__Work item__
Your answer must be every line of the data that holds the string "Saltford".

+ + + + + + +

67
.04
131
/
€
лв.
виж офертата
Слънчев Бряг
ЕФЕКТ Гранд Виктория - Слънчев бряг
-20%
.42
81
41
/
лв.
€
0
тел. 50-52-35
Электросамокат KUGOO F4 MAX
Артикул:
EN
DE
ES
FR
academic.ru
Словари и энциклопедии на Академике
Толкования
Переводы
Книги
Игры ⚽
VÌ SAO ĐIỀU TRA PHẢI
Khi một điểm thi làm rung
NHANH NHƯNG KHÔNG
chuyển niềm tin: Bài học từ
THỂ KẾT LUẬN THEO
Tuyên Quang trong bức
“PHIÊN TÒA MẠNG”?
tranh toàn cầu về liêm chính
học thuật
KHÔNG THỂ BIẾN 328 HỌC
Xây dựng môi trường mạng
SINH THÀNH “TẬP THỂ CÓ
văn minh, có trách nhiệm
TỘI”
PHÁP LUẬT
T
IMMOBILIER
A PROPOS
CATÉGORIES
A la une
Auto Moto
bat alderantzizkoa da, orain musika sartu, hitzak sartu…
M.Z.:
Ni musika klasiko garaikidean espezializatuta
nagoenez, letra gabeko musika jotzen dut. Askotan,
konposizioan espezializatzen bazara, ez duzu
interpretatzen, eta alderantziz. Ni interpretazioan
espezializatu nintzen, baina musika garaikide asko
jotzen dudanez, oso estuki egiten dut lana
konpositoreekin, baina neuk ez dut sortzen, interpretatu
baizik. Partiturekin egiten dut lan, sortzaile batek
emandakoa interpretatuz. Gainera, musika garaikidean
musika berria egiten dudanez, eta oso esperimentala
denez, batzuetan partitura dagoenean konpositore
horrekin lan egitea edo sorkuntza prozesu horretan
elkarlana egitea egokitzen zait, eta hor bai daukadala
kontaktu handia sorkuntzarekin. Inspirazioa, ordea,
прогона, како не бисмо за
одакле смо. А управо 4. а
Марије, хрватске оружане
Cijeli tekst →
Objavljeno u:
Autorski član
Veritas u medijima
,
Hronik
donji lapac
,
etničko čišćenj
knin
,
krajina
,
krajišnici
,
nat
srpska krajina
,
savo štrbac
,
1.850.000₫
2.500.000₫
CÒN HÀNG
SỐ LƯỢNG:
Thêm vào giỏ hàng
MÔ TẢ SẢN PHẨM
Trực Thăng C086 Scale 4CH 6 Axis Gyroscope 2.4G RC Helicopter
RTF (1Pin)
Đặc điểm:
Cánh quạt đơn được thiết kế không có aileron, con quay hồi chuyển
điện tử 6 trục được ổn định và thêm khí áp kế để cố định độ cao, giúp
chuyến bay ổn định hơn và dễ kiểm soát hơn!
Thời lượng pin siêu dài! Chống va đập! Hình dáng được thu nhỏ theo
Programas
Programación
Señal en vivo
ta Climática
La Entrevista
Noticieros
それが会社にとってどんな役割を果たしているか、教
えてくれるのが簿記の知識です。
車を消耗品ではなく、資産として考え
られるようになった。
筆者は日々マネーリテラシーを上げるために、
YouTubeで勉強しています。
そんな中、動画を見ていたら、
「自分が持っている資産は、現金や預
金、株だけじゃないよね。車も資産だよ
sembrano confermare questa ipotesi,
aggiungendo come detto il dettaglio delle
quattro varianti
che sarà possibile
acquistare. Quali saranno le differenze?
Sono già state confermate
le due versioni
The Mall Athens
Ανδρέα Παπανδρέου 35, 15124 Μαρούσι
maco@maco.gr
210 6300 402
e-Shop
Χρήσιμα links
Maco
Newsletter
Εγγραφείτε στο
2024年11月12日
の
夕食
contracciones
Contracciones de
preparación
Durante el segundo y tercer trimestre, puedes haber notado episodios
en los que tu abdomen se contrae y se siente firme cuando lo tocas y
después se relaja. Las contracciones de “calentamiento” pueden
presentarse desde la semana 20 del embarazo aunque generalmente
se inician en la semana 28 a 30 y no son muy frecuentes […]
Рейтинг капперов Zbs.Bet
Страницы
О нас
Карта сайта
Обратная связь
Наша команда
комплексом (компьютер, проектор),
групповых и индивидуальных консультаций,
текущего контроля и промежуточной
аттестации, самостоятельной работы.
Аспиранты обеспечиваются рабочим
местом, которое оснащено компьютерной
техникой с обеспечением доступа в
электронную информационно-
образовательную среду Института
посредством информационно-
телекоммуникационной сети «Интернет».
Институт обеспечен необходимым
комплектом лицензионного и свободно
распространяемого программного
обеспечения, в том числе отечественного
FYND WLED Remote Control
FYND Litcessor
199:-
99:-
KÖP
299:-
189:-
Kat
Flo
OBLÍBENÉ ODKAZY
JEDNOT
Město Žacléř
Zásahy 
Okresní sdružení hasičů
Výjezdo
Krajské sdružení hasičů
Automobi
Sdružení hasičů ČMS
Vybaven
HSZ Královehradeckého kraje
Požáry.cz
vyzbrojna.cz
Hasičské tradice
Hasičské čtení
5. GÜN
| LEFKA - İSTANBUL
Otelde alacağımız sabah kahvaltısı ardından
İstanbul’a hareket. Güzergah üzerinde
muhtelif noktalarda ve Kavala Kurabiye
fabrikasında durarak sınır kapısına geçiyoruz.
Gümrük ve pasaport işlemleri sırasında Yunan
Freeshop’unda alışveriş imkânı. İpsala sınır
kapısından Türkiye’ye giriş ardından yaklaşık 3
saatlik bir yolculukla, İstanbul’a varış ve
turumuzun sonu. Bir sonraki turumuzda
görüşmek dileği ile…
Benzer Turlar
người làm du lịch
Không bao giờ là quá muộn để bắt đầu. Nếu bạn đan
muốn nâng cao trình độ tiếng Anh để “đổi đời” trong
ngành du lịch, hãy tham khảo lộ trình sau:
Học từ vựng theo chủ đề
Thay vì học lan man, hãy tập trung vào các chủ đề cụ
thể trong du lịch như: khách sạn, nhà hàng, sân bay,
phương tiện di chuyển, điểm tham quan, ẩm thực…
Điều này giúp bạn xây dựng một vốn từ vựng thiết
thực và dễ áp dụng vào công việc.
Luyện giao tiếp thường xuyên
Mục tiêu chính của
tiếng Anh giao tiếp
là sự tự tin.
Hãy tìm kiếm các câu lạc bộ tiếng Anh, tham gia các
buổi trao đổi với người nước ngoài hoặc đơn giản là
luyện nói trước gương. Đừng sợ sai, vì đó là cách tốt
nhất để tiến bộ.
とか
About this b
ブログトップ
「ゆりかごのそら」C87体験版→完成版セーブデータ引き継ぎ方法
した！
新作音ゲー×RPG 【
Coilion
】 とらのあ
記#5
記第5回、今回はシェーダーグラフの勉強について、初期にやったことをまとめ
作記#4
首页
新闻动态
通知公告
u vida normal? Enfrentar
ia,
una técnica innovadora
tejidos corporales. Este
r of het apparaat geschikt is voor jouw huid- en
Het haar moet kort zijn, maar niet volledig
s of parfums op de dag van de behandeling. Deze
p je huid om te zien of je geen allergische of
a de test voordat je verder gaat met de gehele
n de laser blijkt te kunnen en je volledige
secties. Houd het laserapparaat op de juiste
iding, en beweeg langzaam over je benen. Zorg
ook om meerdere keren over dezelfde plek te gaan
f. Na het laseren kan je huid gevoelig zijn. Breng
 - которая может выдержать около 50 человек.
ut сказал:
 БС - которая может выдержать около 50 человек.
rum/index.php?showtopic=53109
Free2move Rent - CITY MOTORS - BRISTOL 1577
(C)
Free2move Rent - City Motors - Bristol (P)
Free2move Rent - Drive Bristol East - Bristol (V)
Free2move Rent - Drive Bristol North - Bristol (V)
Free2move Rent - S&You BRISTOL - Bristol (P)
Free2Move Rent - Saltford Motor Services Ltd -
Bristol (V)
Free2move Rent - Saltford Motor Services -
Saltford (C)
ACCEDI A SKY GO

+ + + + + + +

__Response to this task__
Free2Move Rent - Saltford Motor Services Ltd -
Free2move Rent - Saltford Motor Services -
Saltford (C)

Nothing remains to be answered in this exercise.